(Stored data)
__________

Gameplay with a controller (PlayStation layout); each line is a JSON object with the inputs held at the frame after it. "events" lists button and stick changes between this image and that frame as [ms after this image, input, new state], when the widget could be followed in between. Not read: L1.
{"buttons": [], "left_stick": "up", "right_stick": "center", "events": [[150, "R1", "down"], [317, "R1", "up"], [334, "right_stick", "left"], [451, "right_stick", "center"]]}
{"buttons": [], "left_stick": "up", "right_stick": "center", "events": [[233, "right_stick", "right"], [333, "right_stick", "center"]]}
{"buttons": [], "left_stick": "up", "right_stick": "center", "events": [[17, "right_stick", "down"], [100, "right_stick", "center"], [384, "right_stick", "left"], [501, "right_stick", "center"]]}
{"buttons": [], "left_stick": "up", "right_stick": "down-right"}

__________

**WHAT IS NEEDED:** If a line in the records above contains "down", copy that line.

**ANSWER SECTION:**
{"buttons": [], "left_stick": "up", "right_stick": "center", "events": [[150, "R1", "down"], [317, "R1", "up"], [334, "right_stick", "left"], [451, "right_stick", "center"]]}
{"buttons": [], "left_stick": "up", "right_stick": "center", "events": [[17, "right_stick", "down"], [100, "right_stick", "center"], [384, "right_stick", "left"], [501, "right_stick", "center"]]}
{"buttons": [], "left_stick": "up", "right_stick": "down-right"}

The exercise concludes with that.